Assessment of Cardiovascular Risk With Glucagon-Like Peptide 1 Receptor Agonists in Patients With Type 2 Diabetes Using an Alternative Measure to the Hazard Ratio.

BACKGROUND

Randomized clinical trials with the aim of evaluating the cardiovascular risks associated with glucagon-like peptide 1 (GLP-1) receptor agonists, lixisenatide, liraglutide, semaglutide, and exenatide, have been conducted. They showed different results among the agents, but the reason has not been explained.

OBJECTIVE

To evaluate the cardiovascular risks associated with GLP-1 receptor agonists by using an alternative measure to the hazard ratio.

METHODS

We used the difference in restricted mean survival time (RMST) as a measure of cardiovascular risks. Four randomized clinical trials with cardiovascular events as a primary endpoint, ELIXA (lixisenatide), LEADER (liraglutide), SUSTAIN-6 (semaglutide), and EXSCEL (exenatide), were reevaluated by estimating the RMSTs for each of the agents and placebo based on the reconstructed individual patient data for each time-to-event outcome from publicly available information.

RESULTS

The differences of RMSTs (GLP-1 receptor agonist minus placebo: point estimate and 95% CI) for primary composite endpoint of cardiovascular events were 0 days [-14, 14] in ELIXA (1080 days follow-up), 20 days [6, 34] in LEADER (1620 days follow-up), 8 days [1, 15] in SUSTAIN-6 (672 days follow-up), and 11 days [-3, 26] in EXSCEL (1825 days follow-up).

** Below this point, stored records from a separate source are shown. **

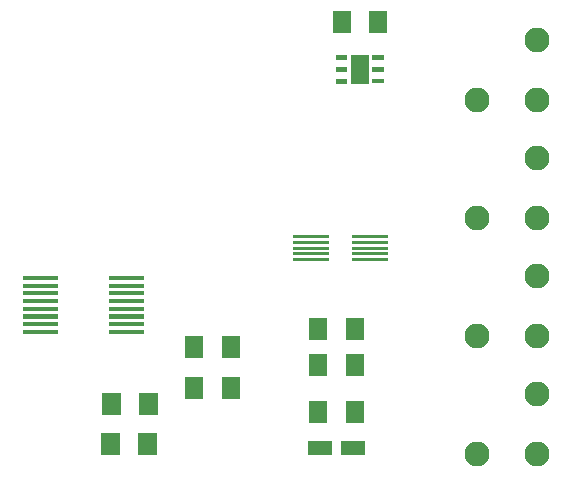
<source format=gtp>
G04 MADE WITH FRITZING*
G04 WWW.FRITZING.ORG*
G04 DOUBLE SIDED*
G04 HOLES PLATED*
G04 CONTOUR ON CENTER OF CONTOUR VECTOR*
%ASAXBY*%
%FSLAX23Y23*%
%MOIN*%
%OFA0B0*%
%SFA1.0B1.0*%
%ADD10C,0.083071*%
%ADD11R,0.062992X0.074803*%
%ADD12R,0.078740X0.047244*%
%LNPASTEMASK1*%
G90*
G70*
G54D10*
X2223Y359D03*
X2423Y359D03*
X2423Y559D03*
X2223Y359D03*
X2423Y359D03*
X2423Y559D03*
X2223Y752D03*
X2423Y752D03*
X2423Y952D03*
X2223Y752D03*
X2423Y752D03*
X2423Y952D03*
X2223Y1540D03*
X2423Y1540D03*
X2423Y1740D03*
X2223Y1540D03*
X2423Y1540D03*
X2423Y1740D03*
X2223Y1146D03*
X2423Y1146D03*
X2423Y1346D03*
X2223Y1146D03*
X2423Y1146D03*
X2423Y1346D03*
G54D11*
X1280Y715D03*
X1402Y715D03*
X1280Y577D03*
X1402Y577D03*
X1693Y498D03*
X1815Y498D03*
G54D12*
X1701Y380D03*
X1811Y380D03*
G54D11*
X1693Y774D03*
X1815Y774D03*
X1693Y656D03*
X1815Y656D03*
X1772Y1797D03*
X1894Y1797D03*
G36*
X1807Y1011D02*
X1925Y1011D01*
X1925Y1001D01*
X1807Y1001D01*
X1807Y1011D01*
G37*
D02*
G36*
X1807Y1031D02*
X1925Y1031D01*
X1925Y1021D01*
X1807Y1021D01*
X1807Y1031D01*
G37*
D02*
G36*
X1807Y1050D02*
X1925Y1050D01*
X1925Y1040D01*
X1807Y1040D01*
X1807Y1050D01*
G37*
D02*
G36*
X1807Y1070D02*
X1925Y1070D01*
X1925Y1060D01*
X1807Y1060D01*
X1807Y1070D01*
G37*
D02*
G36*
X1807Y1090D02*
X1925Y1090D01*
X1925Y1080D01*
X1807Y1080D01*
X1807Y1090D01*
G37*
D02*
G36*
X1610Y1090D02*
X1728Y1090D01*
X1728Y1080D01*
X1610Y1080D01*
X1610Y1090D01*
G37*
D02*
G36*
X1610Y1070D02*
X1728Y1070D01*
X1728Y1060D01*
X1610Y1060D01*
X1610Y1070D01*
G37*
D02*
G36*
X1610Y1050D02*
X1728Y1050D01*
X1728Y1040D01*
X1610Y1040D01*
X1610Y1050D01*
G37*
D02*
G36*
X1610Y1031D02*
X1728Y1031D01*
X1728Y1021D01*
X1610Y1021D01*
X1610Y1031D01*
G37*
D02*
G36*
X1610Y1011D02*
X1728Y1011D01*
X1728Y1001D01*
X1610Y1001D01*
X1610Y1011D01*
G37*
D02*
G36*
X996Y773D02*
X1114Y773D01*
X1114Y759D01*
X996Y759D01*
X996Y773D01*
G37*
D02*
G36*
X996Y798D02*
X1114Y798D01*
X1114Y784D01*
X996Y784D01*
X996Y798D01*
G37*
D02*
G36*
X996Y824D02*
X1114Y824D01*
X1114Y810D01*
X996Y810D01*
X996Y824D01*
G37*
D02*
G36*
X996Y849D02*
X1114Y849D01*
X1114Y836D01*
X996Y836D01*
X996Y849D01*
G37*
D02*
G36*
X996Y875D02*
X1114Y875D01*
X1114Y861D01*
X996Y861D01*
X996Y875D01*
G37*
D02*
G36*
X996Y901D02*
X1114Y901D01*
X1114Y887D01*
X996Y887D01*
X996Y901D01*
G37*
D02*
G36*
X996Y926D02*
X1114Y926D01*
X1114Y912D01*
X996Y912D01*
X996Y926D01*
G37*
D02*
G36*
X996Y952D02*
X1114Y952D01*
X1114Y938D01*
X996Y938D01*
X996Y952D01*
G37*
D02*
G36*
X709Y952D02*
X827Y952D01*
X827Y938D01*
X709Y938D01*
X709Y952D01*
G37*
D02*
G36*
X709Y926D02*
X827Y926D01*
X827Y912D01*
X709Y912D01*
X709Y926D01*
G37*
D02*
G36*
X709Y901D02*
X827Y901D01*
X827Y887D01*
X709Y887D01*
X709Y901D01*
G37*
D02*
G36*
X709Y875D02*
X827Y875D01*
X827Y861D01*
X709Y861D01*
X709Y875D01*
G37*
D02*
G36*
X709Y849D02*
X827Y849D01*
X827Y836D01*
X709Y836D01*
X709Y849D01*
G37*
D02*
G36*
X709Y824D02*
X827Y824D01*
X827Y810D01*
X709Y810D01*
X709Y824D01*
G37*
D02*
G36*
X709Y798D02*
X827Y798D01*
X827Y784D01*
X709Y784D01*
X709Y798D01*
G37*
D02*
G36*
X709Y773D02*
X827Y773D01*
X827Y759D01*
X709Y759D01*
X709Y773D01*
G37*
D02*
G36*
X1093Y354D02*
X1093Y429D01*
X1156Y429D01*
X1156Y354D01*
X1093Y354D01*
G37*
D02*
G36*
X971Y354D02*
X971Y429D01*
X1034Y429D01*
X1034Y354D01*
X971Y354D01*
G37*
D02*
G36*
X1097Y488D02*
X1097Y563D01*
X1160Y563D01*
X1160Y488D01*
X1097Y488D01*
G37*
D02*
G36*
X974Y488D02*
X974Y563D01*
X1037Y563D01*
X1037Y488D01*
X974Y488D01*
G37*
D02*
G36*
X1791Y1671D02*
X1752Y1671D01*
X1752Y1687D01*
X1791Y1687D01*
X1791Y1671D01*
G37*
D02*
G36*
X1791Y1632D02*
X1752Y1632D01*
X1752Y1648D01*
X1791Y1648D01*
X1791Y1632D01*
G37*
D02*
G36*
X1791Y1593D02*
X1752Y1593D01*
X1752Y1608D01*
X1791Y1608D01*
X1791Y1593D01*
G37*
D02*
G36*
X1913Y1594D02*
X1874Y1594D01*
X1874Y1610D01*
X1913Y1610D01*
X1913Y1594D01*
G37*
D02*
G36*
X1913Y1632D02*
X1874Y1632D01*
X1874Y1648D01*
X1913Y1648D01*
X1913Y1632D01*
G37*
D02*
G36*
X1913Y1671D02*
X1874Y1671D01*
X1874Y1687D01*
X1913Y1687D01*
X1913Y1671D01*
G37*
D02*
G36*
X1862Y1593D02*
X1803Y1593D01*
X1803Y1687D01*
X1862Y1687D01*
X1862Y1593D01*
G37*
D02*
G04 End of PasteMask1*
M02*
</source>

As for the risk of other cardiovascular outcomes, there were no substantial differences between GLP-1 receptor agonists and placebo.

CONCLUSIONS

Liraglutide and semaglutide decrease the risk of major adverse cardiovascular events compared with placebo when using the difference in RMST. The previously reported result that GLP-1 receptor agonists do not increase the risk of cardiovascular outcomes compared with placebo is also confirmed.